The spatial transcriptomics analysis involved computational pooling by age and cell type without replicate-level sensitivity, raising the possibility of pseudo-replication in some of those analyses. The authors provide replicate-resolved plots for key results, which partially addresses this concern, but readers should weight the spatial findings accordingly. The low abundance of NK cells in the choroid plexus also prevented direct assessment of whether NK cell numbers or transcriptional state change with age in that compartment, leaving the upstream trigger for NK cell activation in the aged brain unresolved.

From a flow cytometry perspective, the FACS isolation strategy for CD45-positive cells from brain tissue is well-established, and the addition of CITE-seq for 105 surface proteins alongside the transcriptome is a smart design choice. Confirming mRNA-level regional differences at the protein level, as they do for CD45, CD34, and PECAM1, adds meaningful validation that is often skipped in single-cell studies.

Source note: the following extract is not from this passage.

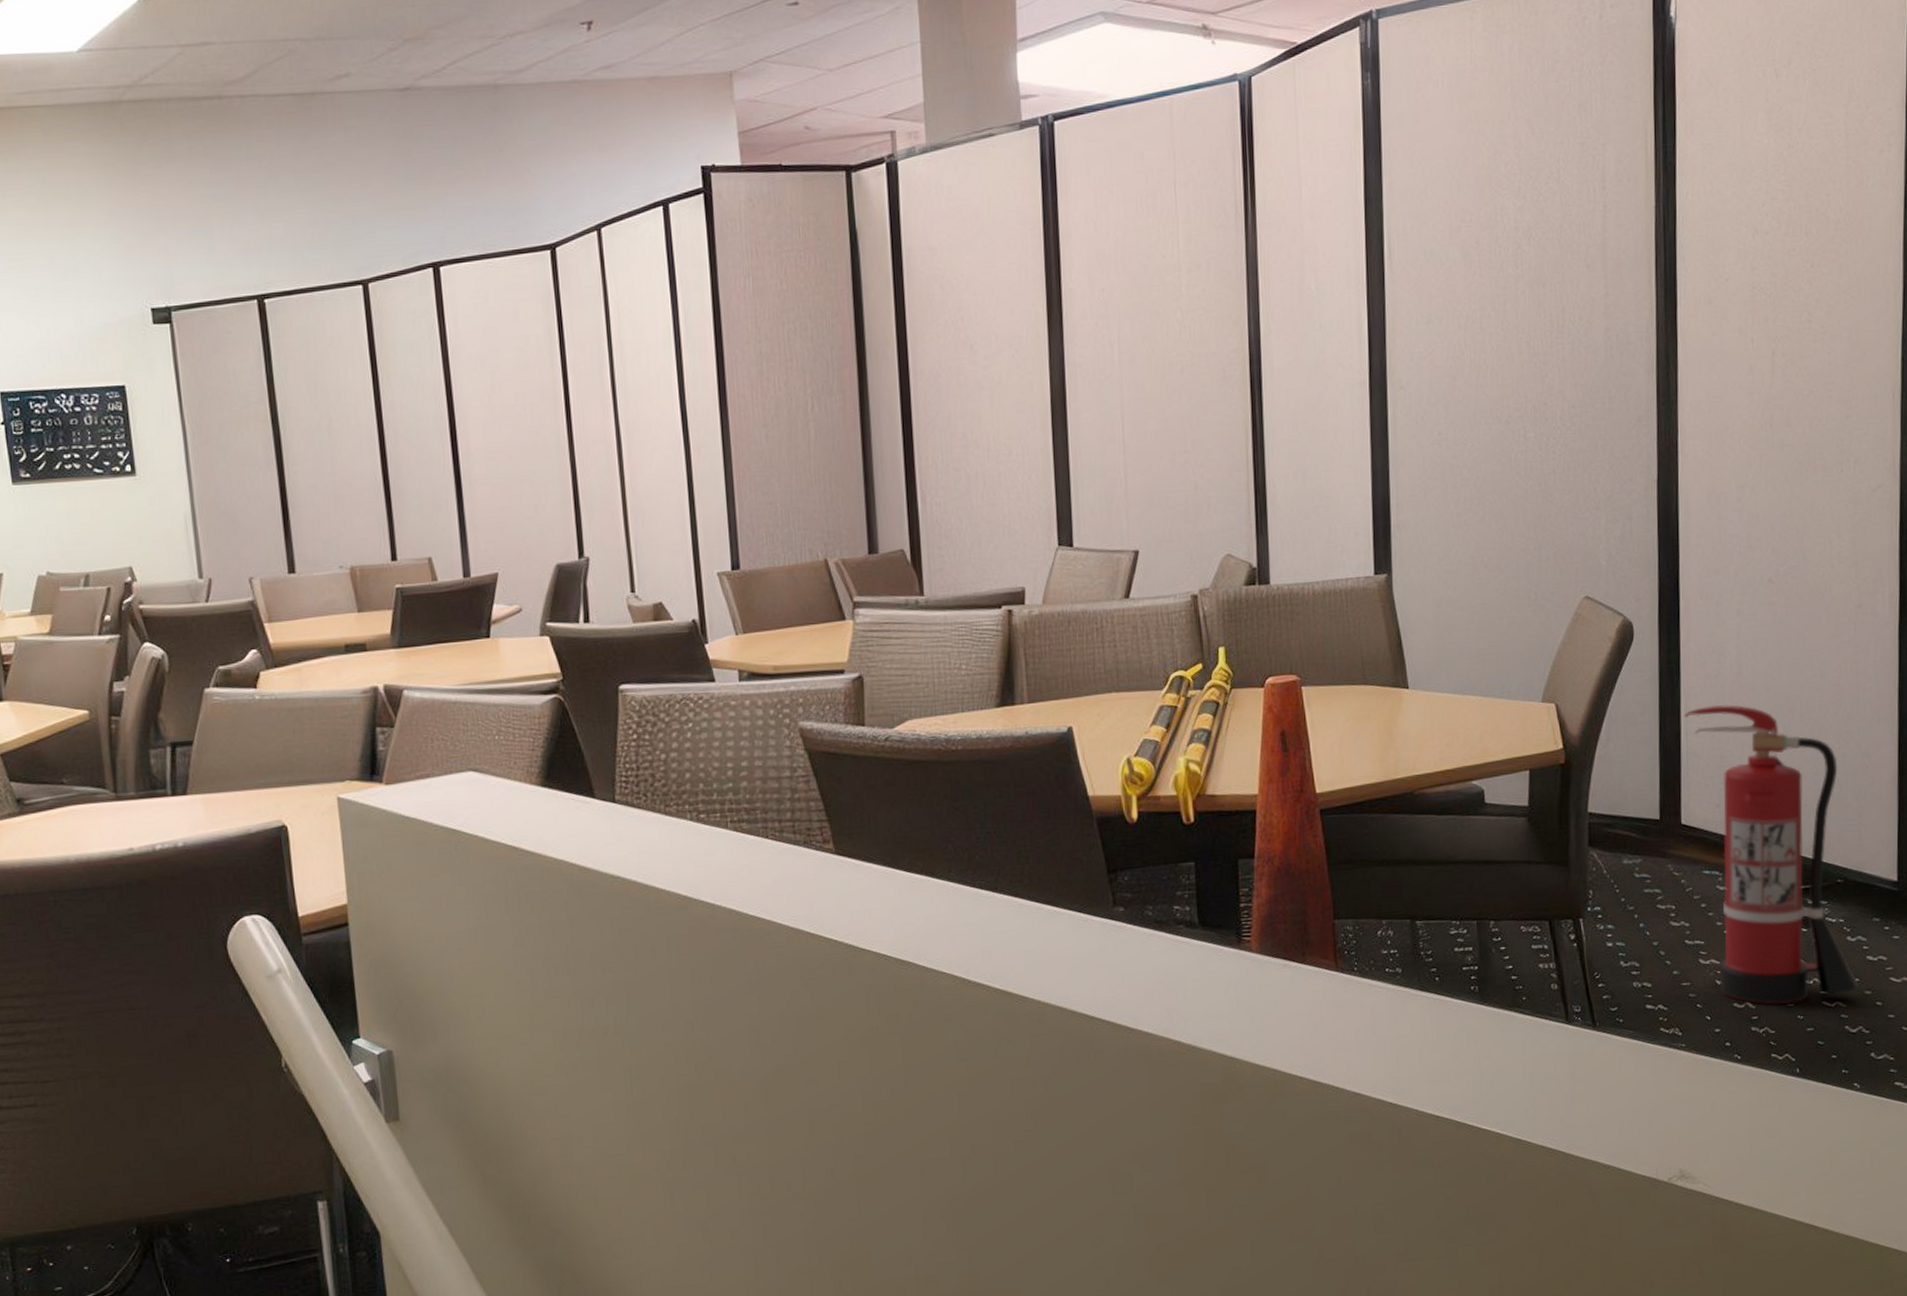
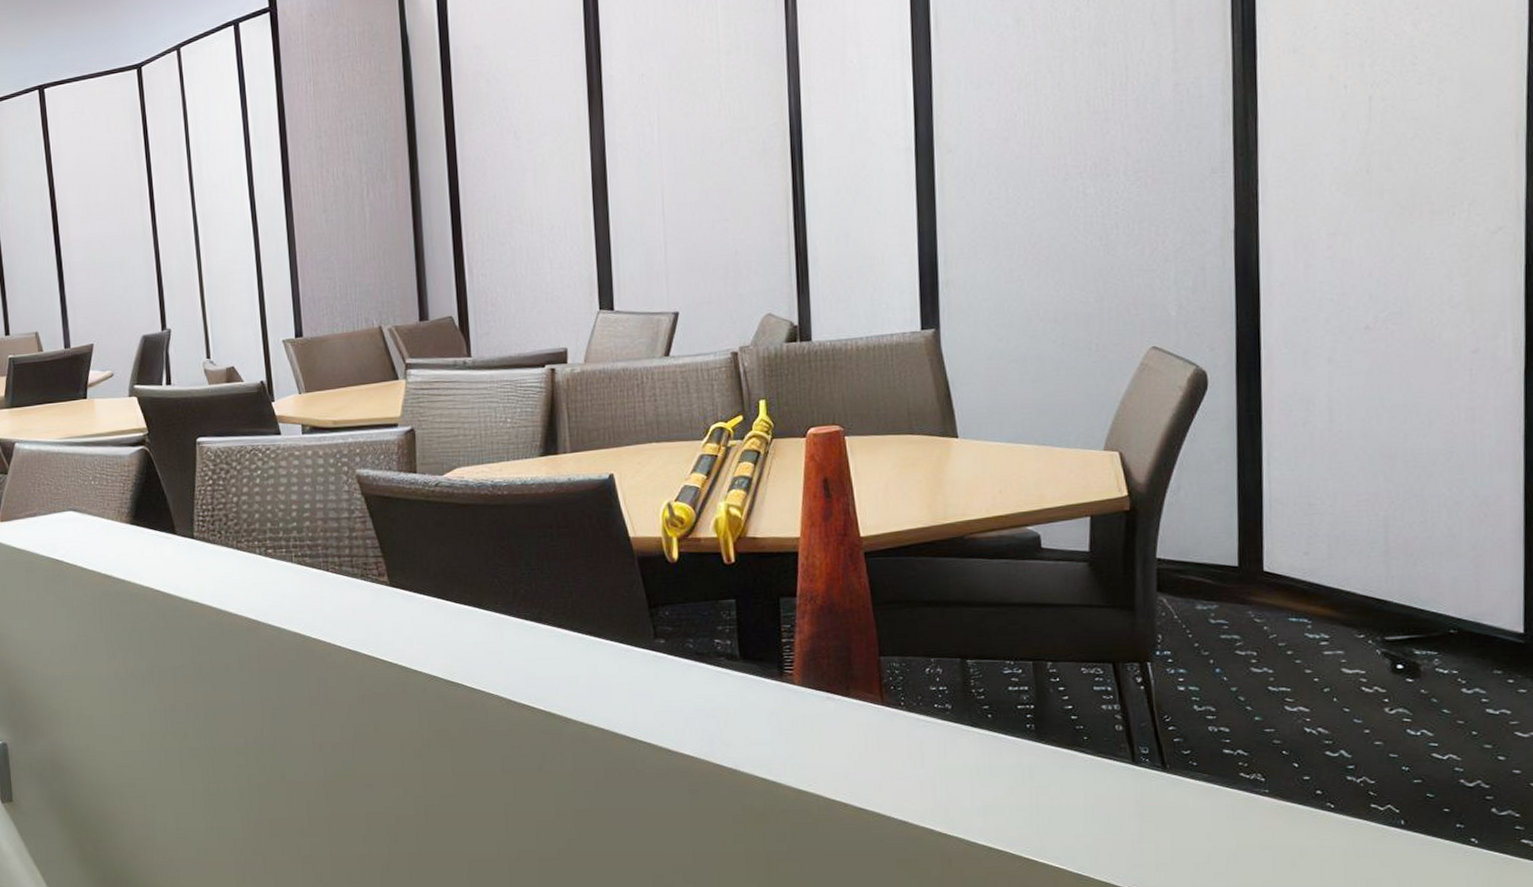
fire extinguisher: present [1684,704,1859,1005] -> none [1266,452,1476,755]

A Feed-Forward Loop, and How to Break It

The broader implication of this work is both sobering and, in a narrow sense, encouraging. The aged brain has entered a self-reinforcing state: its environment drives immune cells toward an inflammatory, aged phenotype, and those cells presumably contribute back to the environment that shaped them. Replacing old microglia with young ones, a strategy sometimes discussed in the context of brain rejuvenation, would not escape this loop. Young cells placed into an aged brain simply become old cells.

"The aging brain enters a feed-forward loop that promotes age-related changes even when old cells are replaced with intrinsically young cells, challenging the concept of 'rejuvenation' via cell replacement."Gizowski, Popova et al., 2025

Breaking the loop requires targeting the environmental signals themselves. The identification of NK cells as necessary drivers of the cerebellar interferon response, and STAT1 as the intracellular transducer, points toward two potential intervention points. JAK-STAT inhibitors, already approved for inflammatory conditions in humans, could in principle dampen this pathway in the brain. NK cell depletion, as demonstrated here with anti-NK1.1 antibody, reversed the interferon signature in cerebellar microglia within weeks. Whether either approach would translate to meaningful cognitive or neuroprotective benefit in humans remains an open question, but the mechanistic specificity of these findings gives the therapeutic hypothesis more traction than most.

The platform itself may prove as valuable as any single finding. A scalable system for introducing genetically edited myeloid cells into aged brains, compatible with pooled CRISPR perturbation screens, opens the door to systematic dissection of the extrinsic drivers of microglial aging. The authors have made their single-cell data interactively explorable, and the CAAS provides a quantitative readout that can be applied to existing datasets. The next experiments, testing additional candidate pathways in parallel, are now technically feasible in a way they were not before this work.